Stephen, Evelyn Colbert do joint interview for virtual Montclair Film benefit; dates set for next fest

stephen and evelyn colbert Montclair film

Stephen and Evelyn Colbert in “The Future of Montclair Film.”

The Montclair Film Festival would normally be happening around this time of year. It’s not this year, of course, because of the pandemic. But in “The Future of Montclair Film,” a virtual benefit that debuted May 7, and its post-show virtual cocktail party, it was announced that this year’s fest will take place with in-person screenings and other events, Oct. 21-30.

It was also announced that “The Future of Montclair Film” — which will be available online for another week, at montclairfilm.org — has already raised $150,000.

“The Future of Montclair Film” was mainly devoted to an interview with Stephen Colbert and his wife, Evelyn Colbert, conducted at their Montclair home by Montclair Film executive director Tom Hall. Evelyn is the president of Montclair Film’s board of trustees; Stephen is a member of advisory board and has co-starred in annual benefits, over the last decade, in which he has interviewed people like Meryl Streep, Jon Stewart and J.J. Abrams.

The Colberts didn’t actually talk much about the future of Montclair Film, but they shared lots of memories about the past, including those annual benefits, and even played some amusing clips from benefits featuring Stephen Colbert with Julia Louis-Dreyfus and John Oliver. They also talked about Stephen Colbert’s talk show, which Evelyn has become more involved with during the pandemic.

Colbert said he took the “Late Show” job in 2015 partly because he loves performing for a live audience, and with his staff.

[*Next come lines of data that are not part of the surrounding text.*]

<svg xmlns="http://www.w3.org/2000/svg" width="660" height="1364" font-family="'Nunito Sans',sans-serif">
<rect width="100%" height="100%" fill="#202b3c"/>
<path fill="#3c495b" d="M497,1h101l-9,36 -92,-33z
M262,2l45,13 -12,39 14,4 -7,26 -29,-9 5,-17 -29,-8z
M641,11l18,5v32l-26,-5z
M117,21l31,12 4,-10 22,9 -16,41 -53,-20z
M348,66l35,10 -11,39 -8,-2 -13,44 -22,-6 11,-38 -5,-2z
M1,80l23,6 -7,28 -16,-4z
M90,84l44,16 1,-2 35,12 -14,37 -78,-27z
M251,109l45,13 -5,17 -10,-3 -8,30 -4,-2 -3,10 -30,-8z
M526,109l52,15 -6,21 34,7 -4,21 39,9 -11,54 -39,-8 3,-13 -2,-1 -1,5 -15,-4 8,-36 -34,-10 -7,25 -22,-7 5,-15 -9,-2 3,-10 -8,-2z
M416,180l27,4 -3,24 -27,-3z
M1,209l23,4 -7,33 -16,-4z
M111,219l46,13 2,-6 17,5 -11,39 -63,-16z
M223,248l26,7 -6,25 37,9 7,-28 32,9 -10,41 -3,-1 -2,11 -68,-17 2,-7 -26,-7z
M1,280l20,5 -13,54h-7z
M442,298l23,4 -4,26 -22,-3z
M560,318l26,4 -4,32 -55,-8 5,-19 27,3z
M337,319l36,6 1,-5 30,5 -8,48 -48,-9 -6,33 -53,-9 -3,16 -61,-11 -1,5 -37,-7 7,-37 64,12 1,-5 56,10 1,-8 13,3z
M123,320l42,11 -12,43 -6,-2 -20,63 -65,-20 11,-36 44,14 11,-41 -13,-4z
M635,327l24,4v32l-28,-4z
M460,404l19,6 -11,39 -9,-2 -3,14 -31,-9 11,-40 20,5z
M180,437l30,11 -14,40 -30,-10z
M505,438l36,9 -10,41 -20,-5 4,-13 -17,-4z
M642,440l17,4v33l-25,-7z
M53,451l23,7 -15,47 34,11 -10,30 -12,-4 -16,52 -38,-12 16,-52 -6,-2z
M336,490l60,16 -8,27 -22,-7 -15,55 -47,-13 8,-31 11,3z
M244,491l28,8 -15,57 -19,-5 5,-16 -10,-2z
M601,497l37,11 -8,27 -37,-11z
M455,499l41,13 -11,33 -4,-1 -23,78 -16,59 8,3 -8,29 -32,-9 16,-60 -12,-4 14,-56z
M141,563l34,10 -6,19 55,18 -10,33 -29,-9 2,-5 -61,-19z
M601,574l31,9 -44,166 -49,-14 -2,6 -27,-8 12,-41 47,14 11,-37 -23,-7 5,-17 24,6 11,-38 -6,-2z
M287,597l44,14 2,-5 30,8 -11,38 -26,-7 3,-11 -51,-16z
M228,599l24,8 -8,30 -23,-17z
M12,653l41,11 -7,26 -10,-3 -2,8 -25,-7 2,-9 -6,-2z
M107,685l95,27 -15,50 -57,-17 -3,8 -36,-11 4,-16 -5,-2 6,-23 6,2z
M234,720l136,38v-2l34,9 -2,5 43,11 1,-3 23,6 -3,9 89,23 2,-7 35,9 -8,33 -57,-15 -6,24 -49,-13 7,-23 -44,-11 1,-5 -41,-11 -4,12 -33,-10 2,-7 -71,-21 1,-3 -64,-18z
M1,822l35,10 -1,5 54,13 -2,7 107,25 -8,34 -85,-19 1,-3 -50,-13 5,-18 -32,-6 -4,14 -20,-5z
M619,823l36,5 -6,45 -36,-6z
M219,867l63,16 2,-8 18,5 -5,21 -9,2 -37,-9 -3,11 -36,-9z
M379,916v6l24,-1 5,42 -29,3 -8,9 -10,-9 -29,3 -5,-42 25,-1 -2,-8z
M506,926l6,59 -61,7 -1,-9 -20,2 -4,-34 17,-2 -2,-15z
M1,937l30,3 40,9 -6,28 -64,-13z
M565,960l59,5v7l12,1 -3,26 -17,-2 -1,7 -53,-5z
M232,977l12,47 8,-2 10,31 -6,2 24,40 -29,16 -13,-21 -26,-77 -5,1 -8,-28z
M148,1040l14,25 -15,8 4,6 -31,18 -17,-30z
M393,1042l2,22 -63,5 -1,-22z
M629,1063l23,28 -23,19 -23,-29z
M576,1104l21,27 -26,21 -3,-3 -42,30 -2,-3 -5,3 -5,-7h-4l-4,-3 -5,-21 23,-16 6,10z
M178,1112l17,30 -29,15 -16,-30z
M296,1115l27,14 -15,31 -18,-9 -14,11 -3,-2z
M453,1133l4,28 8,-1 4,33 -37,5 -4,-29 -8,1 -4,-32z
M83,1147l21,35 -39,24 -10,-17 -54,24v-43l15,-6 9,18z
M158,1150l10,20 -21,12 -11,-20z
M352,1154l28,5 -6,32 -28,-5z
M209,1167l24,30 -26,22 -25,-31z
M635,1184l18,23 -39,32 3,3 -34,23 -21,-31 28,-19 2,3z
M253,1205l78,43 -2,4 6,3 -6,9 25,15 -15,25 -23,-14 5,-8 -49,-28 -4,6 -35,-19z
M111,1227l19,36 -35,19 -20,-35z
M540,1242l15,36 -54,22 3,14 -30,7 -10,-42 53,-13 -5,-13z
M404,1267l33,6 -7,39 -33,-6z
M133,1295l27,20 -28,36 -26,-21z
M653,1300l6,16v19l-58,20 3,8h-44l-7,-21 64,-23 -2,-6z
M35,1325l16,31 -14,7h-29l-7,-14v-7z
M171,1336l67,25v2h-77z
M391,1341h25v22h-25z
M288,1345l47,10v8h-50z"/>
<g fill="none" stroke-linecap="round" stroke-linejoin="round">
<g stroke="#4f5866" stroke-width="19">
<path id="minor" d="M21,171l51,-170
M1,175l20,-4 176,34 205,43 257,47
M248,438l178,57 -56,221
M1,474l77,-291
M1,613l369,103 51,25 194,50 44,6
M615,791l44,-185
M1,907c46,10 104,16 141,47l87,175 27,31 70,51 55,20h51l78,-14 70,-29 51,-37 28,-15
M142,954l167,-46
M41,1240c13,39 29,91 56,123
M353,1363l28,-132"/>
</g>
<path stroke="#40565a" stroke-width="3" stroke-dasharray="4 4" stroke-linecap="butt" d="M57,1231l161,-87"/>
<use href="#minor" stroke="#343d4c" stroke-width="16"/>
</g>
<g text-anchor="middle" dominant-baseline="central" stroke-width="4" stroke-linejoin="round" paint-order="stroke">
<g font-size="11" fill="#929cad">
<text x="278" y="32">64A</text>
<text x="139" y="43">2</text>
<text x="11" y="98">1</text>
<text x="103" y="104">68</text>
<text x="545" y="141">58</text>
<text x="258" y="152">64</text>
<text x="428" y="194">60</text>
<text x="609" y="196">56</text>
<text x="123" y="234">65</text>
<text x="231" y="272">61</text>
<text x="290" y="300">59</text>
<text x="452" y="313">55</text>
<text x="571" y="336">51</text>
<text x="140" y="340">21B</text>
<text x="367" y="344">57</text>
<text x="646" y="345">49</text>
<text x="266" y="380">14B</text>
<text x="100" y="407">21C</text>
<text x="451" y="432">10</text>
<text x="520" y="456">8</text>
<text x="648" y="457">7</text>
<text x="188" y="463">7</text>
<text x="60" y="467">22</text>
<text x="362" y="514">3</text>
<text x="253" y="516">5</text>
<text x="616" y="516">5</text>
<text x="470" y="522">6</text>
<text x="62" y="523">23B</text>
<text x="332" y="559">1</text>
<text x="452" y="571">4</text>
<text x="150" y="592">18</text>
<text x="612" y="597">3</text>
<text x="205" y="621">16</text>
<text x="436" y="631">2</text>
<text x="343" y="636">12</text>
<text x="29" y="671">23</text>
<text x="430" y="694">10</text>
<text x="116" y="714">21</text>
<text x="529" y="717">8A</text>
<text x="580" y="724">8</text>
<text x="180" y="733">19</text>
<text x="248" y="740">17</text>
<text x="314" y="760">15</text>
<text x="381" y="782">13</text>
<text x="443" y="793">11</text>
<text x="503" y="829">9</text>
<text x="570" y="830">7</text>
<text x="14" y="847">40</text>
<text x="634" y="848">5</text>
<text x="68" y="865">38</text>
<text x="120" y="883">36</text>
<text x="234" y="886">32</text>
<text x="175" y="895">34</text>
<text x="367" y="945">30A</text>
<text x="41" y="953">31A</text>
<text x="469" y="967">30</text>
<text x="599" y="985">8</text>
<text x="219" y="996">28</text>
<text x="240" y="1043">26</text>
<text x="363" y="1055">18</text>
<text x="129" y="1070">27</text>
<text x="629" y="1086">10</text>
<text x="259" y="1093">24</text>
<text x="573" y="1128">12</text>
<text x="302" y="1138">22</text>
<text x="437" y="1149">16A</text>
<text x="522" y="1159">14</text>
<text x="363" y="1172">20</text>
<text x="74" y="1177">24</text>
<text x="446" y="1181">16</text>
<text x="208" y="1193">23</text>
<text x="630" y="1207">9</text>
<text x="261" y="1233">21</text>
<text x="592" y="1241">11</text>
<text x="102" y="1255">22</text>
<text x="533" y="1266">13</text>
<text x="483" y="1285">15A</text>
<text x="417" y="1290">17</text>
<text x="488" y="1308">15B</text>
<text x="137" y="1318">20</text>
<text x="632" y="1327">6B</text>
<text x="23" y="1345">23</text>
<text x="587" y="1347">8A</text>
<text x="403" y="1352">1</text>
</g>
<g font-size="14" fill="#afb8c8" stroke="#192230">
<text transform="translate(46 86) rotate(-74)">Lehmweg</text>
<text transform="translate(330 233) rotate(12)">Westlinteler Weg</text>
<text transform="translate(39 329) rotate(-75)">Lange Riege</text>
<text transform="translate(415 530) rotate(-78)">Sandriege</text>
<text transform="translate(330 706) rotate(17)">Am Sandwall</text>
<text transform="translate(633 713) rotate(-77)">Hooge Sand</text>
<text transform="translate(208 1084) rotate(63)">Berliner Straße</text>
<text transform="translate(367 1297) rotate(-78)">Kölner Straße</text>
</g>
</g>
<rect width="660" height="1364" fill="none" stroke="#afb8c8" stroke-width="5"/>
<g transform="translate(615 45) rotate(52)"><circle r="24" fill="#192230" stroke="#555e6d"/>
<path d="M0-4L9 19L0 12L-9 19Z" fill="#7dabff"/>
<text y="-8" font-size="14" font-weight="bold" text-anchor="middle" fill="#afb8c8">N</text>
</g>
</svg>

“But for the last year and two months now, something like that, no audience, no staff,” he said on “The Future of Montclair Film.” “They’re (staff members are) working, but I don’t spend any time with them. It’s like, I don’t know, it’s like trying like to defuse a bomb with mittens on or something. There’s no sensation at all. There’s some micro-nutrient that you pass with other people, for being physically with them. But it has nothing to do with what you communicate verbally or even visually. There’s something else going on. And that’s entirely missing on the show. It feels to me like I’m shouting my show into an empty Altoid tin, and then throwing it off an overpass onto the Interstate or something like that, going, ‘I hope someone finds that show!’ Because there’s no sense of feedback at all.

“When you do comedy … you know if it works. The audience makes this sound. And you go, ‘Oh, that worked. They made that sound that they make.’ And you know you’ve made this connection, and they’ve become this thing, and you can project that in your mind, and know what’s happening with the audience at home. But now, it’s all theory.

“The metaphor I’ve liked to use this year is, I learned to play this instrument through the last 30 years of my career. And the instrument is, like, the relationship with the audience, the laughter. And now I just go out every night and I just read sheet music. I just go, like, ‘Quarter note, eighth note, quarter note,’ like that … The audience does the singing. You’re like the conductor with the sheet music of the show in front of you. And that sound disappears.

“A year of that was fine. I’m ready for that to be over.”

Among the things Evelyn Colbert talked about during the benefit was her advocacy, over the past year, for New Jersey arts organizations negatively impacted by the pandemic (i.e., nearly all of them), through the New Jersey Arts and Culture Recovery Fund.

“I think everybody understands the value of the arts,” she said. “I think we see it particularly with the sense of isolation that people have right now: How much we all long to be together. And I think we all long to communicate and feel something together, and so when we talk about the need to keep these arts organizations alive, it’s almost like a mental health appeal, right? There’s a social and emotional learning component to not just arts education, which is incredibly important to getting a lot of these kids in some ways back to normal, but I think we all have incredible loss that we’ve had over the past year, and so I think having a place to go to share a beautiful experience is what we’re craving.

“New Jersey has wonderful art institutions; we have to save them. And it’s been a really, really hard year.”

The Colberts both grew up in South Carolina but have lived in Montclair since 2000.